By way of comparison, bailout GPIIb/IIIa inhibitor use was 3% in the prasugrel/bivalirudin group and 6% in the clopidogrel/heparin group in BRAVE 4. It was just 0.5% and 1.3% for the bivalirudin and UFH groups, respectively, in NAPLES III, although that lower use is to be expected in an elective-angioplasty population.
To heartwire , Byrne agreed that the ACC trials have raised questions about the bleeding advantage of bivalirudin in the contemporary PCI setting but stressed that it’s important with all of these trials to focus on the primary outcomes.
That said, “When you look at bleeding in BRAVE 4, as a secondary end point, we also didn’t see a difference.” One explanation, aside from the discretionary use of GPIIb/IIIa inhibitors, may be the use of more potent ADP-receptor antagonists, prasugrel and ticagrelor (Brilinta, AstraZeneca), which may “cancel out the bleeding benefit” of bivalirudin in modern-day PCI. Of note, clopidogrel was used in almost 100% of patients in BRIGHT.

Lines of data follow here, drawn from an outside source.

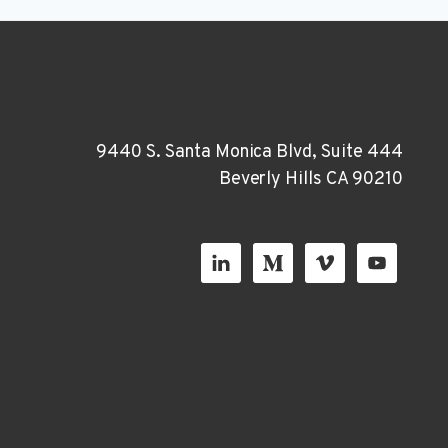
9440 S. Santa Monica Blvd, Suite 444
Beverly Hills CA 90210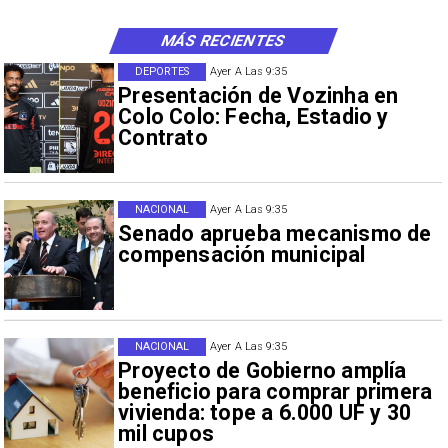
MÁS RECIENTES
DEPORTES
Ayer A Las 9:35
Presentación de Vozinha en
Colo Colo: Fecha, Estadio y
Contrato
NACIONAL
Ayer A Las 9:35
Senado aprueba mecanismo de
compensación municipal
NACIONAL
Ayer A Las 9:35
Proyecto de Gobierno amplía
beneficio para comprar primera
vivienda: tope a 6.000 UF y 30
mil cupos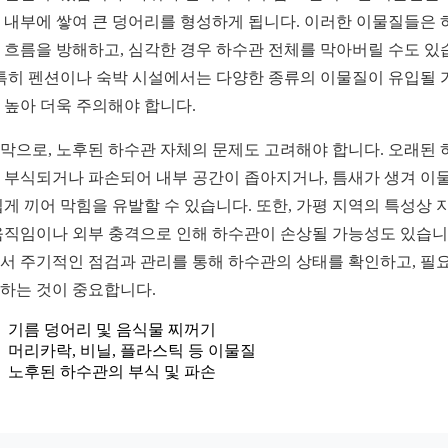
 내부에 쌓여 큰 덩어리를 형성하게 됩니다. 이러한 이물질들은 
 흐름을 방해하고, 심각한 경우 하수관 전체를 막아버릴 수도 있
 특히 펜션이나 숙박 시설에서는 다양한 종류의 이물질이 유입될 
 높아 더욱 주의해야 합니다.
막으로, 노후된 하수관 자체의 문제도 고려해야 합니다. 오래된 
 부식되거나 파손되어 내부 공간이 좁아지거나, 틈새가 생겨 이
쉽게 끼어 막힘을 유발할 수 있습니다. 또한, 가평 지역의 특성상 
움직임이나 외부 충격으로 인해 하수관이 손상될 가능성도 있습니
서 주기적인 점검과 관리를 통해 하수관의 상태를 확인하고, 필
하는 것이 중요합니다.
기름 덩어리 및 음식물 찌꺼기
머리카락, 비닐, 플라스틱 등 이물질
노후된 하수관의 부식 및 파손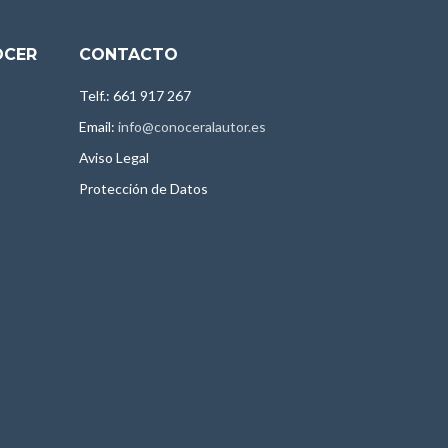
OCER
CONTACTO
Telf.: 661 917 267
Email:
info@conoceralautor.es
Aviso Legal
Protección de Datos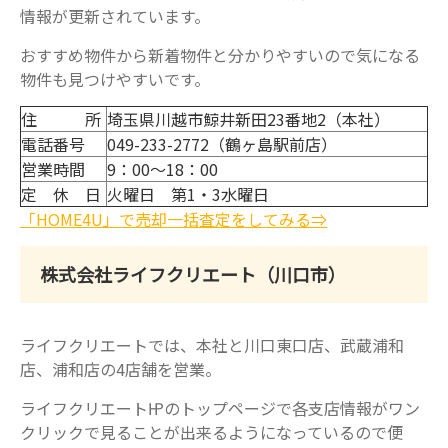
情報が更新されています。
おすすめ物件から新着物件と分かりやすいので気になる
物件も見つけやすいです。
住 所
埼玉県川越市鯨井新田23番地2（本社）
電話番号
049-233-2772（鶴ヶ島駅前店）
営業時間
9：00～18：00
定 休 日
火曜日 第1・3水曜日
「HOME4U」で売却一括査定をしてみる⇒
株式会社ライフクリエート（川口市）
ライフクリエートでは、本社と川口東口店、武蔵浦和
店、浦和店の4店舗を営業。
ライフクリエート㏋のトップページで各支店情報がワン
クリックで見ることが出来るようになっているので便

Byrne says most operators at his institution are primarily using heparin, not bivalirudin, although they’ve only just stopped randomizing patients into BRAVE 4. “We are more comfortable with the lower doses of heparin based on ISAR REACT 3A ,” he noted. Byrne and his colleagues are also already enrolling patients into ISAR-REACT 5 , a 4000-patient trial randomizing ACS patients to heparin plus either ticagrelor or prasugrel. This is another investigator-initiated trial that Byrne notes neither drug maker was interested in funding.
Byrne, Richardt, and Briguori all disclosed having no conflicts of interest in their presentations. Stone was the PI for HORIZONS-AMI, for which he disclosed consulting fees and grant support from the Medicines Company, and ACUITY, for which he disclosed both consulting and lecturing fees. He currently discloses consulting fees/honoraria from Reva, Guided Delivery Systems, Velomedix, Osprey, Inspire MD, Miracor, CSI, Eli Lilly/Daiichi Sankyo, and Boston Scientific; holding a partnership/principal in Access Closure, Biostar I and II funds, Micardia, VNT, Medfocus I, II, and Accelerati funds, Arstasis, and Caliber; and research grants from InfraReDx and TherOx.